I also talked with a recent grad quickly and he had some interesting thoughts.
- They didn’t use node as a backend, only ruby
- They are tested once a week during the first 6 weeks of on-campus instruction. The tests are pass/fail. If you fail 2 you do not graduate.
- Roughly a third of the class did not graduate
So that makes me a little frightened. I hadn’t thought about the possibility of going through all of this and not passing! I also have been back-burnering ruby because I thought I read that node was used in the back end. I need to put some more ruby time on my calendar. I also realized that I need to pre-run as many of the topics as possible in order to get a loose understanding of them (if not more.) I’d love to know everything and then just get much better at it in class, but I’m trying to be realistic by aiming for awareness vs mastery! One thing I took away from the learning how to learn class was that having a good outline of a concept before you start learning it can really help connect the pieces together. Their analogy was how people start with the outside pieces of a jigsaw puzzle, and I think that is a great analogy for this. I’m implementing it when I try to get an overview of the syllabus ideas. Even if mastery takes months, the wide view will hopefully stick tight and help out once they start teaching it.
I started implementing my new plan by ripping through the remaining Modern React and Redux videos (no more redux after that) and looking into the testing frameworks on the Launch Academy syllabus: Enzyme, Karma, and Jasmine.
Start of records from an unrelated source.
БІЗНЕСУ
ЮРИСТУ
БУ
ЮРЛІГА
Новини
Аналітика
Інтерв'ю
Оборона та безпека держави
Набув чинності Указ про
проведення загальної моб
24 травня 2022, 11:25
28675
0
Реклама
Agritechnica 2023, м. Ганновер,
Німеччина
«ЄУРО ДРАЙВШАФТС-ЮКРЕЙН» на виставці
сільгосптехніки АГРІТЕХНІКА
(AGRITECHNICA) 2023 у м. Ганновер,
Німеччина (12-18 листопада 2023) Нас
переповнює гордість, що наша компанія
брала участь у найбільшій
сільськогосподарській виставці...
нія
It is super difficult to understand why LA uses those three, or what it uses them for specifically, but I got a better understanding of the terminology and I looked at some test code for most of the testing packages.
I have a lot to learn before I start learning a lot.
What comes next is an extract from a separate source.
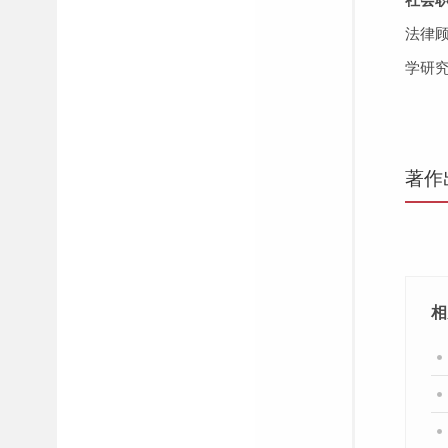
法律
学研
著作
相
I’m planning on building some time back into the schedule to brush up on ruby again. I may look through the syllabus again to pick out the ruby-specific packages they teach. I remember seeing rails, RSpec, capybara, sinatra and a few more of them. I also signed up for a short (5.5h) postgreSQL udemy class. One of these days I need to spend some time actually mapping out what to learn on a calendar since they drop the preflight work starting on dec 24! That’s a month and a half away, and ignition starts in two months ( 61d ) exactly!
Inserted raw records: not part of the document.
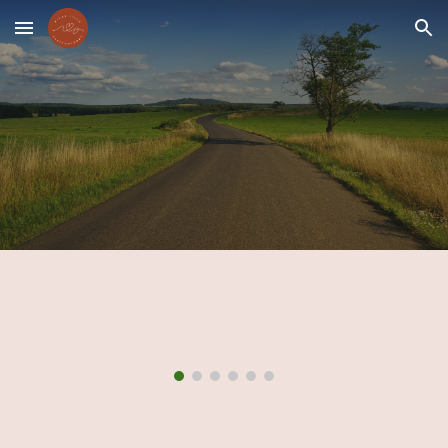
Skip to main content
Skip to navigation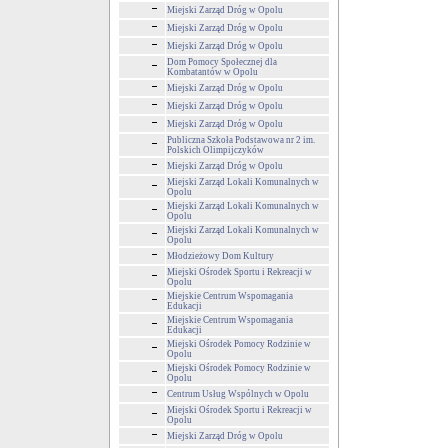
Miejski Zarząd Dróg w Opolu
Miejski Zarząd Dróg w Opolu
Miejski Zarząd Dróg w Opolu
Dom Pomocy Społecznej dla
Kombatantów w Opolu
Miejski Zarząd Dróg w Opolu
Miejski Zarząd Dróg w Opolu
Miejski Zarząd Dróg w Opolu
Publiczna Szkoła Podstawowa nr 2 im.
Polskich Olimpijczyków
Miejski Zarząd Dróg w Opolu
Miejski Zarząd Lokali Komunalnych w
Opolu
Miejski Zarząd Lokali Komunalnych w
Opolu
Miejski Zarząd Lokali Komunalnych w
Opolu
Młodzieżowy Dom Kultury
Miejski Ośrodek Sportu i Rekreacji w
Opolu
Miejskie Centrum Wspomagania
Edukacji
Miejskie Centrum Wspomagania
Edukacji
Miejski Ośrodek Pomocy Rodzinie w
Opolu
Miejski Ośrodek Pomocy Rodzinie w
Opolu
Centrum Usług Wspólnych w Opolu
Miejski Ośrodek Sportu i Rekreacji w
Opolu
Miejski Zarząd Dróg w Opolu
Here are some things I read and liked today
I think this is a good overview of enzyme. There are still a lot of testing concepts I need to understand before this makes a ton of sense, but the broad strokes look reasonable. This also looks like it may be a boot camp student presentation. It was well done, but he kept referring to his ‘senior project’.
This was a great overview of the testing landscape. I’m not looking at it in order to actually learn how to test, but it gives a good overview of the options and terminology. It’s useful for providing a mental framework to hang the next lessons on.
This was an ok introduction, but it’s really only saying “I figured out how to do this so you don’t have to” Or at least it feels that way. The author has made it seem difficult to set up the first time and easy to set up every other time. I’m hopeful to understand the first-time set up better in the near future.
This was interesting, and really the first time that a design pattern seemed like it was relevant to me. I’m sure that many of them are, but I didn’t see the light before reading this. I’m still face down in the trenches trying to figure out how to wire stuff up so lofty thoughts like design patterns feel far away, but it’s still good to learn for once I do have mastery of the low level skills.